I don't see any posts to any lists during the timeframe that it was imported and published by CentOS. I'd honestly like to know if there's any particular rules for how centos-announce posts get generated too. I imagine that now that the Stream releases precede the RHEL package releases, there might be a different set of rules?
I tried to find something in the wiki but apparently I searched too many times and it told me to not search so frequently. Google didn't show anything though.
I've downloaded the archives of centos-announce since January 2019 and grepped for 'docker'. I only see multiple announcements for pcp, which includes a pcp-pmda-docker RPM, and a reference to Dockerhub. Nothing about docker itself.
$ zgrep -i docker 20* 2019-October.txt.gz:db0fdf9b3d888e40a29f021c3200ed40b2be8c05ea27b429783572b3b80ab1ed pcp-pmda-docker-4.3.2-3.el7_7.x86_64.rpm 2019-October.txt.gz:db0fdf9b3d888e40a29f021c3200ed40b2be8c05ea27b429783572b3b80ab1ed pcp-pmda-docker-4.3.2-3.el7_7.x86_64.rpm [...] 2020-May.txt.gz:b6614b82c38dbe8d4de61b81d5d779de7fd13d58c341805dfdb1faa7be86538b pcp-pmda-docker-4.3.2-7.el7_8.x86_64.rpm 2021-March.txt.gz:- We are still in discussions on how to push these properly to Dockerhub.
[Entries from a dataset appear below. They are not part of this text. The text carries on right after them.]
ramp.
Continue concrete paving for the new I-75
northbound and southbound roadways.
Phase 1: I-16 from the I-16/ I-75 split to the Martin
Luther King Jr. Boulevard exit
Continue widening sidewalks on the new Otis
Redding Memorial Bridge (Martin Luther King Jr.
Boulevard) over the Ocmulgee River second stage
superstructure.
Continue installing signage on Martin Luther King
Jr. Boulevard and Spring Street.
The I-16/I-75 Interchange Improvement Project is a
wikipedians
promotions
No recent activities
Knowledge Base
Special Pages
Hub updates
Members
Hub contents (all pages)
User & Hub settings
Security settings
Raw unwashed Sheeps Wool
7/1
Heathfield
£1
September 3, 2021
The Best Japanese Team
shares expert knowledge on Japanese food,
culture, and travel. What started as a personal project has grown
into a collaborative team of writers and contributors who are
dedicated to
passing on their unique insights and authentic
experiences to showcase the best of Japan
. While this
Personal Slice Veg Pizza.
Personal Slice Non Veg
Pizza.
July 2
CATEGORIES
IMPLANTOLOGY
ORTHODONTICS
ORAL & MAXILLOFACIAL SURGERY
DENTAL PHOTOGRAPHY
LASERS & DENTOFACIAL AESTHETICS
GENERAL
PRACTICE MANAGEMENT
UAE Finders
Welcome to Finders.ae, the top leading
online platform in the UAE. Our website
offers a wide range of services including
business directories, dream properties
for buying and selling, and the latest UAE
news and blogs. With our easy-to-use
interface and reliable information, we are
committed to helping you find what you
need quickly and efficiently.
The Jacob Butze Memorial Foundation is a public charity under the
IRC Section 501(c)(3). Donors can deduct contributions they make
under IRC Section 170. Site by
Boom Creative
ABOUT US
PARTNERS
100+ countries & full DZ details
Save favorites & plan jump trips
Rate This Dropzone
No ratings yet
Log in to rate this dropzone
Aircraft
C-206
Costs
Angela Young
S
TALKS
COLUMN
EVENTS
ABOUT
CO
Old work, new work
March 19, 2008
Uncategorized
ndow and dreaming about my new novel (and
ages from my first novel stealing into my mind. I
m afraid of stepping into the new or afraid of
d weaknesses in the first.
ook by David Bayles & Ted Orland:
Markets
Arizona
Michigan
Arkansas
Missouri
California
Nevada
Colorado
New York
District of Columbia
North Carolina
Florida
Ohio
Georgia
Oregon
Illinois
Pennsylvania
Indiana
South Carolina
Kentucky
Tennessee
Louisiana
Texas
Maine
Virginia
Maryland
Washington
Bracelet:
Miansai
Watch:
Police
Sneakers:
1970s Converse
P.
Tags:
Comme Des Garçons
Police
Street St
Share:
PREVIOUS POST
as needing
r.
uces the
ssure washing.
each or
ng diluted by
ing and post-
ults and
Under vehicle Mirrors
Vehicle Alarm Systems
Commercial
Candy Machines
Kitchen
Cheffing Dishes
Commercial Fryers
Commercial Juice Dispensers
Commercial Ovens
I also think clarifying the process would help.
I build things as they get pushed to git.centos.org .. obviously some things are more important than others, and extras is less than base .. also we are going through a CentOS Linux 8 release cycle.
We do not announce Extras updates .. only actual OS updates .. on CentOS announce .. and then only for CentOS 7 Linux. So, if something resides in the os/ or updates/ repositories, and if they get announced here:
https://access.redhat.com/errata/#/
Then I announce it. Any other repos, no announcements.
I don't have anything to do with Dockerhub .. someone else will have to answer that.